有的人,“都得靠自己双手解决”。可,先生也不会!她,了解他。
娟子,觉着:太对不住先生了!
这些年,光想着这个家、想着先生内心的痛苦,忽略了先生的需要。再穷、再忙,先生是个人、一个男人呵!咋就忘了呢?
娟子,啥也顾不上了!不管先生愿不愿意,她翻转身子、攀爬上去,搂着、抱着、吻着、啃着、折腾着……
突然,她发现:先生,不行了!
罪过呵,咋把先生弄得男人不象男人了呢?
家,弄得再好,又咋样?自己的先生,咋能不象个男人呢?
且,先生被弄得男人不象男人;他要承受多大的委屈、多么大的痛苦呵?
他,没言语过、从来没有言语过。
娟子,没有羞耻感了。她,吹、拉、弹、唱……拿出所有的看家本领;伺候着、折腾着,她的先生。
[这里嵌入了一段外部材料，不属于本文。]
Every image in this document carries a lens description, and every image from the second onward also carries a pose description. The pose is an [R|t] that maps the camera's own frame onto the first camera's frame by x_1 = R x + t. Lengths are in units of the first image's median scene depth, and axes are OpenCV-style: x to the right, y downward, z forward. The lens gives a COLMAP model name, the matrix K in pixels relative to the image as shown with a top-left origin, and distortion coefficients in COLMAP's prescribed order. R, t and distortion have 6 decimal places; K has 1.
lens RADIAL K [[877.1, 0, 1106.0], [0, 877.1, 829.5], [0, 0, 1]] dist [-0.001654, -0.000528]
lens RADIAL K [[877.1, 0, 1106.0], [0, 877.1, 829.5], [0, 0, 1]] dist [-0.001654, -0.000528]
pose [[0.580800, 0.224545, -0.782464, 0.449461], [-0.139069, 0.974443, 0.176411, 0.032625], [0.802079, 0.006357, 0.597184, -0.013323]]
先生,不能不是先生呵!这,太委屈他了呵!娟子,在心里发疯似喊,泪水往肚里流。
这回,娟子不再觉着:又被强奸了!反而,觉着:是在强奸先生。
强、奸……
对!先生的内心,永远是男人!伟大的男人!
不会不行的。先生,就是先生!
娟子,突然想到这一点。
她,悄悄地,变换了个方法;她,诱发着,先生的征服欲望。
不易察觉地,娟子假装反抗、挣脱;渐渐……
先生,终于,强大起来。
娟子,没有怀疑过,她从不怀疑:先生,是汉子、是伟大的男人、是最最强悍的。
……
娟子,去清理下身。
回来时,她看见:先生,泪流满面;却,没有出声。他,牙齿,紧咬着嘴唇,紧紧地、咬着。
娟子,装着没看见;她,给先生清理着。
又出去,倒了水。
再回来时,先生已穿戴整齐;他,要去上班、去守夜了。
娟子,把包好的两个馒头,递给先生;先生,接过馒头,揣在怀里,啥也没说。
娟子,看着先生,朝大门走去。
先生,打开了门,迟疑了片刻,返转身来,搂着娟子、在她的额头上,轻轻地吻了一下,如同十年前;而后,径直,出门去。
目送着:先生走到街上、消失在风雪中……
娟子,没有哭,没有流泪;她,紧咬着嘴唇,紧紧地、咬着。